Extracted information>
-------------------------
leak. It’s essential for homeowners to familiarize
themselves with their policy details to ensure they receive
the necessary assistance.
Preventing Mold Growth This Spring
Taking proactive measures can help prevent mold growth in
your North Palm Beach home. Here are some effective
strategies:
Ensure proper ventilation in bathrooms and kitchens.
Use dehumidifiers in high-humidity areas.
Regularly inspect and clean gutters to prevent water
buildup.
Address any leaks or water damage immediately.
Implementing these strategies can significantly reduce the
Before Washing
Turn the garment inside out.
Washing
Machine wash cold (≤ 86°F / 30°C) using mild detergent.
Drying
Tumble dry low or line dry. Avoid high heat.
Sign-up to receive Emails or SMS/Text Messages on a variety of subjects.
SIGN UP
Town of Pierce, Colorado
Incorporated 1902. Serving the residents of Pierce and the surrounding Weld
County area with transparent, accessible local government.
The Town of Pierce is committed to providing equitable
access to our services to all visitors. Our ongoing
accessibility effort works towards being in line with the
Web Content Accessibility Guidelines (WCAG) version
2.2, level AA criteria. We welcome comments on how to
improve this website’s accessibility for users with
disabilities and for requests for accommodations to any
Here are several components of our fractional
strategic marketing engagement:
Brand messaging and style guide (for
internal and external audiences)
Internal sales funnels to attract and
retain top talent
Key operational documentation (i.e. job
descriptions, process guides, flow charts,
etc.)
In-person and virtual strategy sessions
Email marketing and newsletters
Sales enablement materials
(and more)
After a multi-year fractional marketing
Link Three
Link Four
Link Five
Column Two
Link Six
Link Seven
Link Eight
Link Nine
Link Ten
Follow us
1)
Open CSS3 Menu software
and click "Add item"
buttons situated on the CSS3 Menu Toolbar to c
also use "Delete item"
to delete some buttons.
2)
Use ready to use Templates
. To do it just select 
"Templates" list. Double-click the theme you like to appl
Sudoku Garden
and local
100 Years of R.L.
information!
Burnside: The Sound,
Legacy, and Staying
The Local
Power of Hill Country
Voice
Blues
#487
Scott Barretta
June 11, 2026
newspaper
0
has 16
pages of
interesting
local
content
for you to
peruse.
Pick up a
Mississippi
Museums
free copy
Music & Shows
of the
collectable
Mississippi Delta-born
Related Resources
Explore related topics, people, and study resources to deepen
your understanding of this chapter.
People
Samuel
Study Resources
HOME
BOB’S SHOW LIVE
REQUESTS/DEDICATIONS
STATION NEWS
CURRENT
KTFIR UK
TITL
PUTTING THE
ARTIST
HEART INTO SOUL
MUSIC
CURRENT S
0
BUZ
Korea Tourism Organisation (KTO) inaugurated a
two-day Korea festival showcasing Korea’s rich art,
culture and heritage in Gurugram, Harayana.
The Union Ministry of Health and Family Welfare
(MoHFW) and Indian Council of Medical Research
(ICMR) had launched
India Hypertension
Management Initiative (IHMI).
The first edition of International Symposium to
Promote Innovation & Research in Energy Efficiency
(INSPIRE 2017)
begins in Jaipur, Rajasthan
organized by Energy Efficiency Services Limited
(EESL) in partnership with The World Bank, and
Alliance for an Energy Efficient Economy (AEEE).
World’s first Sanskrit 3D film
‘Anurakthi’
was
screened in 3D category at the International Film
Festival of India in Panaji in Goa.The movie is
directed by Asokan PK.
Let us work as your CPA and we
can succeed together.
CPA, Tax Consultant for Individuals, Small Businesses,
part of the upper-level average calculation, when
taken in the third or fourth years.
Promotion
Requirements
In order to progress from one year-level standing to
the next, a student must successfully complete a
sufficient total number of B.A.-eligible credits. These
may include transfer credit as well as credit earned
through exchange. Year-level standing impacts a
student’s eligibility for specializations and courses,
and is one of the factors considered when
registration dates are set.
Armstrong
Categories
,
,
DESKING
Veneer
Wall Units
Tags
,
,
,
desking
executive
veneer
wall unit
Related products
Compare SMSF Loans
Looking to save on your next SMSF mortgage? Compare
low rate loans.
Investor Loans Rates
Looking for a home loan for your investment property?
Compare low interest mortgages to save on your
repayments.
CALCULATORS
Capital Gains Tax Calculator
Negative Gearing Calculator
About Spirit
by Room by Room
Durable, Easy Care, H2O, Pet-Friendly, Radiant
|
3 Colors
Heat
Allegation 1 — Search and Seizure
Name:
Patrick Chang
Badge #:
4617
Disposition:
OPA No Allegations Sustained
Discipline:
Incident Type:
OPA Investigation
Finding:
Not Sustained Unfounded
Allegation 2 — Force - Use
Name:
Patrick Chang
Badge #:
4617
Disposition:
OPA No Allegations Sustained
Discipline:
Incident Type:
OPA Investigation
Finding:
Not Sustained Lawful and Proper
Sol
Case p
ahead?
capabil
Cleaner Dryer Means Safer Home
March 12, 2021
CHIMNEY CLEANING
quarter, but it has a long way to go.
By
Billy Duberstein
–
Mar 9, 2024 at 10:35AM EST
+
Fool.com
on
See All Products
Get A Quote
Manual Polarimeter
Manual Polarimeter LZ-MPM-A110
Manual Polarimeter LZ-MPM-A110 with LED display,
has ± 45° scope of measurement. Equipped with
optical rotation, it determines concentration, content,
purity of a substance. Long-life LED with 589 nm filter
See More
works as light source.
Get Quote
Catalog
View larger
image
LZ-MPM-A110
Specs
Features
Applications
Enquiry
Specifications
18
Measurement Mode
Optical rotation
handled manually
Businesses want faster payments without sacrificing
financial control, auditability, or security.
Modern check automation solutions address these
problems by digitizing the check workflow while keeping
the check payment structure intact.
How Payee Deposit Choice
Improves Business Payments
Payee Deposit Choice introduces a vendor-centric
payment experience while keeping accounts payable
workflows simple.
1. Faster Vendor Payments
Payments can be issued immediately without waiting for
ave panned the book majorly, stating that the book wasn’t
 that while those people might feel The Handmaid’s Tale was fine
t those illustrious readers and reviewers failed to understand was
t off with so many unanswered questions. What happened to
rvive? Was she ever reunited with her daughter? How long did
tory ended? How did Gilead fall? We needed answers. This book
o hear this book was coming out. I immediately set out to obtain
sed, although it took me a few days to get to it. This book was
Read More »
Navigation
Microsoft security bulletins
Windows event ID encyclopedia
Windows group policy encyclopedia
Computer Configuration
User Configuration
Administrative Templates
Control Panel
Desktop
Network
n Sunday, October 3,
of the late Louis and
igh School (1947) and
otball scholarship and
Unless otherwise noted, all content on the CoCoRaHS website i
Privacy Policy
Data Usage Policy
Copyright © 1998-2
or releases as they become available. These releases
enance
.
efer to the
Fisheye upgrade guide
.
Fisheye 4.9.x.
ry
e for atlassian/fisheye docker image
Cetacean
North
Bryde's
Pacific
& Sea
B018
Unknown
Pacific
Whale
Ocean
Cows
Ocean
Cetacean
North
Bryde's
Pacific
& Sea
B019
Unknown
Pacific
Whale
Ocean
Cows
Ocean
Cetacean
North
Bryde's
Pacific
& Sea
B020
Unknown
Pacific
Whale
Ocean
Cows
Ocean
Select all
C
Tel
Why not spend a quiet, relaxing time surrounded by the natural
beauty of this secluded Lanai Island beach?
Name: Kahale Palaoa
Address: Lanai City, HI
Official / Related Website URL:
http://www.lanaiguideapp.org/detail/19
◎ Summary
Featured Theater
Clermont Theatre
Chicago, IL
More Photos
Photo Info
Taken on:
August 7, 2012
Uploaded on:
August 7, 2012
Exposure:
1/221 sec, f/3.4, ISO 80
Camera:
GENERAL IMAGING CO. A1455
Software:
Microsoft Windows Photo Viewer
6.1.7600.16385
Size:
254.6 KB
-------------------------
Prompt> Whenever a line of the data includes the word "works", show that line in full.

Written answer>
accessibility effort works towards being in line with the
works as light source.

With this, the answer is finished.